• _The task_:
Convert every line of the rows below into a Markdown table with two columns, Line Number and Line Text, numbering the lines consecutively. Omit any blank lines.

═════ Materials provided ═════

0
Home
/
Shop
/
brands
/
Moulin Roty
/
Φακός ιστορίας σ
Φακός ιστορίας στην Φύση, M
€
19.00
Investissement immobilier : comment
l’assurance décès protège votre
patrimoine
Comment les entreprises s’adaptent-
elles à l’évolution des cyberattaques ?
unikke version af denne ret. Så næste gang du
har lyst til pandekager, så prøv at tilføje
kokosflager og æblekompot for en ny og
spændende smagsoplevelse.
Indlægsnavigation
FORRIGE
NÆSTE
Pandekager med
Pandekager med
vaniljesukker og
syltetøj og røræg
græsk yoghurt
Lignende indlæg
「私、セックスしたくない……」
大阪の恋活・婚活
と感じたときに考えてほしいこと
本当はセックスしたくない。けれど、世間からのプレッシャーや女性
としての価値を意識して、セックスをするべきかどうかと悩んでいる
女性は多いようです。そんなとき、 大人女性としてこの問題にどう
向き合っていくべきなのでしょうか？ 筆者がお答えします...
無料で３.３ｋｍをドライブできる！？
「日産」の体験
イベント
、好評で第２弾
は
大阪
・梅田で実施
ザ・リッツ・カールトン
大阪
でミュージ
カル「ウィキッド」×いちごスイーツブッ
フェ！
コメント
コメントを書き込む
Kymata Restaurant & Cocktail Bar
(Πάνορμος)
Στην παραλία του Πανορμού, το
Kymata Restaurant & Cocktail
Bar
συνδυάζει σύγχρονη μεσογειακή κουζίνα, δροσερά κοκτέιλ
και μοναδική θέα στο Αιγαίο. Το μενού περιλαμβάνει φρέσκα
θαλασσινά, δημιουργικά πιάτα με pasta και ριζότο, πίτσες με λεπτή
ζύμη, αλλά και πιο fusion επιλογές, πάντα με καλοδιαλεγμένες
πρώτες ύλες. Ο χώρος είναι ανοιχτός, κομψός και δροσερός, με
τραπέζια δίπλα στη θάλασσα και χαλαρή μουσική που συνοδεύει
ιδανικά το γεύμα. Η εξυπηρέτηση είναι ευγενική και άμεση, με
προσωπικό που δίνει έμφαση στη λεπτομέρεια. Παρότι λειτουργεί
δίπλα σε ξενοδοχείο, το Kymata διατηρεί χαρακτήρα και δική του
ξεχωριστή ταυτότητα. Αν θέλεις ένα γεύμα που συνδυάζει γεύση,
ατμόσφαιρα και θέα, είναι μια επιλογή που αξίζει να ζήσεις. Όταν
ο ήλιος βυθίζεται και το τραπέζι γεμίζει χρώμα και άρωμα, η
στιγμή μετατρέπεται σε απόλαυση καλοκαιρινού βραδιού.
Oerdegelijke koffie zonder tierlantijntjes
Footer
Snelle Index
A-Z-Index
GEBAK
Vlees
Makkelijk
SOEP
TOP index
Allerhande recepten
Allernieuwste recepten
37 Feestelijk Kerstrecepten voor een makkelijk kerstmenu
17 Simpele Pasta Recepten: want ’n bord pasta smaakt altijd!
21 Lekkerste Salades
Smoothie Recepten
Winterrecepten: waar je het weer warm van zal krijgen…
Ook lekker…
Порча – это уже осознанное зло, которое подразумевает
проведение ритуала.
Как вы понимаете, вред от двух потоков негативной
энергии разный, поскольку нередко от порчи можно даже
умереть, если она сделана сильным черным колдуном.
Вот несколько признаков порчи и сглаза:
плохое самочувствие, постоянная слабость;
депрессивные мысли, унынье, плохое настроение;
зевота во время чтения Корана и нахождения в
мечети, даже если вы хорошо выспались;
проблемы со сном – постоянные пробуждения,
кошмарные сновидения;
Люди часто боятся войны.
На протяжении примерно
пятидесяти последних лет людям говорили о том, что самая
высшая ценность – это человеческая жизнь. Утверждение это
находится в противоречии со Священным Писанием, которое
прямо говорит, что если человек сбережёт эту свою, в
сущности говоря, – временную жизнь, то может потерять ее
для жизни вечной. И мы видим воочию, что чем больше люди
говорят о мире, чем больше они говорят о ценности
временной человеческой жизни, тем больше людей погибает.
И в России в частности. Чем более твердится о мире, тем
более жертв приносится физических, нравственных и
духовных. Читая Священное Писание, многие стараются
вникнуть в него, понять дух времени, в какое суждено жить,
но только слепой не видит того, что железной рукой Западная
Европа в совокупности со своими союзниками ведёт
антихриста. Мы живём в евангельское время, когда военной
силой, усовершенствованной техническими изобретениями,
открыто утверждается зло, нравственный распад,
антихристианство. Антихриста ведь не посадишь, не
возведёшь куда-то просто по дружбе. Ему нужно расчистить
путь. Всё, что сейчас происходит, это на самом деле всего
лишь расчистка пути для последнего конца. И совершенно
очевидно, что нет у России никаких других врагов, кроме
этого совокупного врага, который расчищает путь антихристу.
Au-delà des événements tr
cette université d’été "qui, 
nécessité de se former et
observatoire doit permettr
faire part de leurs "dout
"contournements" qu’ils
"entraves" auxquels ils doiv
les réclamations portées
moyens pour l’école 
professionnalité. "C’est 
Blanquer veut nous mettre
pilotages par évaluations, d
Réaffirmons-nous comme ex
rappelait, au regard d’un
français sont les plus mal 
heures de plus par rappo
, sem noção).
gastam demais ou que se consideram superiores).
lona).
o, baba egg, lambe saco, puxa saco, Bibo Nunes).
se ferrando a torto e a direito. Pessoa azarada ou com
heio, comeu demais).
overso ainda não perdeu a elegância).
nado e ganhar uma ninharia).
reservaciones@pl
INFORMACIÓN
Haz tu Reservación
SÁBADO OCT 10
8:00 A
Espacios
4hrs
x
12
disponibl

═════

• _Solution to this task_:
| Line Number | Line Text |
|---|---|
| 1 | 0 |
| 2 | Home |
| 3 | / |
| 4 | Shop |
| 5 | / |
| 6 | brands |
| 7 | / |
| 8 | Moulin Roty |
| 9 | / |
| 10 | Φακός ιστορίας σ |
| 11 | Φακός ιστορίας στην Φύση, M |
| 12 | € |
| 13 | 19.00 |
| 14 | Investissement immobilier : comment |
| 15 | l’assurance décès protège votre |
| 16 | patrimoine |
| 17 | Comment les entreprises s’adaptent- |
| 18 | elles à l’évolution des cyberattaques ? |
| 19 | unikke version af denne ret. Så næste gang du |
| 20 | har lyst til pandekager, så prøv at tilføje |
| 21 | kokosflager og æblekompot for en ny og |
| 22 | spændende smagsoplevelse. |
| 23 | Indlægsnavigation |
| 24 | FORRIGE |
| 25 | NÆSTE |
| 26 | Pandekager med |
| 27 | Pandekager med |
| 28 | vaniljesukker og |
| 29 | syltetøj og røræg |
| 30 | græsk yoghurt |
| 31 | Lignende indlæg |
| 32 | 「私、セックスしたくない……」 |
| 33 | 大阪の恋活・婚活 |
| 34 | と感じたときに考えてほしいこと |
| 35 | 本当はセックスしたくない。けれど、世間からのプレッシャーや女性 |
| 36 | としての価値を意識して、セックスをするべきかどうかと悩んでいる |
| 37 | 女性は多いようです。そんなとき、 大人女性としてこの問題にどう |
| 38 | 向き合っていくべきなのでしょうか？ 筆者がお答えします... |
| 39 | 無料で３.３ｋｍをドライブできる！？ |
| 40 | 「日産」の体験 |
| 41 | イベント |
| 42 | 、好評で第２弾 |
| 43 | は |
| 44 | 大阪 |
| 45 | ・梅田で実施 |
| 46 | ザ・リッツ・カールトン |
| 47 | 大阪 |
| 48 | でミュージ |
| 49 | カル「ウィキッド」×いちごスイーツブッ |
| 50 | フェ！ |
| 51 | コメント |
| 52 | コメントを書き込む |
| 53 | Kymata Restaurant & Cocktail Bar |
| 54 | (Πάνορμος) |
| 55 | Στην παραλία του Πανορμού, το |
| 56 | Kymata Restaurant & Cocktail |
| 57 | Bar |
| 58 | συνδυάζει σύγχρονη μεσογειακή κουζίνα, δροσερά κοκτέιλ |
| 59 | και μοναδική θέα στο Αιγαίο. Το μενού περιλαμβάνει φρέσκα |
| 60 | θαλασσινά, δημιουργικά πιάτα με pasta και ριζότο, πίτσες με λεπτή |
| 61 | ζύμη, αλλά και πιο fusion επιλογές, πάντα με καλοδιαλεγμένες |
| 62 | πρώτες ύλες. Ο χώρος είναι ανοιχτός, κομψός και δροσερός, με |
| 63 | τραπέζια δίπλα στη θάλασσα και χαλαρή μουσική που συνοδεύει |
| 64 | ιδανικά το γεύμα. Η εξυπηρέτηση είναι ευγενική και άμεση, με |
| 65 | προσωπικό που δίνει έμφαση στη λεπτομέρεια. Παρότι λειτουργεί |
| 66 | δίπλα σε ξενοδοχείο, το Kymata διατηρεί χαρακτήρα και δική του |
| 67 | ξεχωριστή ταυτότητα. Αν θέλεις ένα γεύμα που συνδυάζει γεύση, |
| 68 | ατμόσφαιρα και θέα, είναι μια επιλογή που αξίζει να ζήσεις. Όταν |
| 69 | ο ήλιος βυθίζεται και το τραπέζι γεμίζει χρώμα και άρωμα, η |
| 70 | στιγμή μετατρέπεται σε απόλαυση καλοκαιρινού βραδιού. |
| 71 | Oerdegelijke koffie zonder tierlantijntjes |
| 72 | Footer |
| 73 | Snelle Index |
| 74 | A-Z-Index |
| 75 | GEBAK |
| 76 | Vlees |
| 77 | Makkelijk |
| 78 | SOEP |
| 79 | TOP index |
| 80 | Allerhande recepten |
| 81 | Allernieuwste recepten |
| 82 | 37 Feestelijk Kerstrecepten voor een makkelijk kerstmenu |
| 83 | 17 Simpele Pasta Recepten: want ’n bord pasta smaakt altijd! |
| 84 | 21 Lekkerste Salades |
| 85 | Smoothie Recepten |
| 86 | Winterrecepten: waar je het weer warm van zal krijgen… |
| 87 | Ook lekker… |
| 88 | Порча – это уже осознанное зло, которое подразумевает |
| 89 | проведение ритуала. |
| 90 | Как вы понимаете, вред от двух потоков негативной |
| 91 | энергии разный, поскольку нередко от порчи можно даже |
| 92 | умереть, если она сделана сильным черным колдуном. |
| 93 | Вот несколько признаков порчи и сглаза: |
| 94 | плохое самочувствие, постоянная слабость; |
| 95 | депрессивные мысли, унынье, плохое настроение; |
| 96 | зевота во время чтения Корана и нахождения в |
| 97 | мечети, даже если вы хорошо выспались; |
| 98 | проблемы со сном – постоянные пробуждения, |
| 99 | кошмарные сновидения; |
| 100 | Люди часто боятся войны. |
| 101 | На протяжении примерно |
| 102 | пятидесяти последних лет людям говорили о том, что самая |
| 103 | высшая ценность – это человеческая жизнь. Утверждение это |
| 104 | находится в противоречии со Священным Писанием, которое |
| 105 | прямо говорит, что если человек сбережёт эту свою, в |
| 106 | сущности говоря, – временную жизнь, то может потерять ее |
| 107 | для жизни вечной. И мы видим воочию, что чем больше люди |
| 108 | говорят о мире, чем больше они говорят о ценности |
| 109 | временной человеческой жизни, тем больше людей погибает. |
| 110 | И в России в частности. Чем более твердится о мире, тем |
| 111 | более жертв приносится физических, нравственных и |
| 112 | духовных. Читая Священное Писание, многие стараются |
| 113 | вникнуть в него, понять дух времени, в какое суждено жить, |
| 114 | но только слепой не видит того, что железной рукой Западная |
| 115 | Европа в совокупности со своими союзниками ведёт |
| 116 | антихриста. Мы живём в евангельское время, когда военной |
| 117 | силой, усовершенствованной техническими изобретениями, |
| 118 | открыто утверждается зло, нравственный распад, |
| 119 | антихристианство. Антихриста ведь не посадишь, не |
| 120 | возведёшь куда-то просто по дружбе. Ему нужно расчистить |
| 121 | путь. Всё, что сейчас происходит, это на самом деле всего |
| 122 | лишь расчистка пути для последнего конца. И совершенно |
| 123 | очевидно, что нет у России никаких других врагов, кроме |
| 124 | этого совокупного врага, который расчищает путь антихристу. |
| 125 | Au-delà des événements tr |
| 126 | cette université d’été "qui,  |
| 127 | nécessité de se former et |
| 128 | observatoire doit permettr |
| 129 | faire part de leurs "dout |
| 130 | "contournements" qu’ils |
| 131 | "entraves" auxquels ils doiv |
| 132 | les réclamations portées |
| 133 | moyens pour l’école  |
| 134 | professionnalité. "C’est  |
| 135 | Blanquer veut nous mettre |
| 136 | pilotages par évaluations, d |
| 137 | Réaffirmons-nous comme ex |
| 138 | rappelait, au regard d’un |
| 139 | français sont les plus mal  |
| 140 | heures de plus par rappo |
| 141 | , sem noção). |
| 142 | gastam demais ou que se consideram superiores). |
| 143 | lona). |
| 144 | o, baba egg, lambe saco, puxa saco, Bibo Nunes). |
| 145 | se ferrando a torto e a direito. Pessoa azarada ou com |
| 146 | heio, comeu demais). |
| 147 | overso ainda não perdeu a elegância). |
| 148 | nado e ganhar uma ninharia). |
| 149 | reservaciones@pl |
| 150 | INFORMACIÓN |
| 151 | Haz tu Reservación |
| 152 | SÁBADO OCT 10 |
| 153 | 8:00 A |
| 154 | Espacios |
| 155 | 4hrs |
| 156 | x |
| 157 | 12 |
| 158 | disponibl |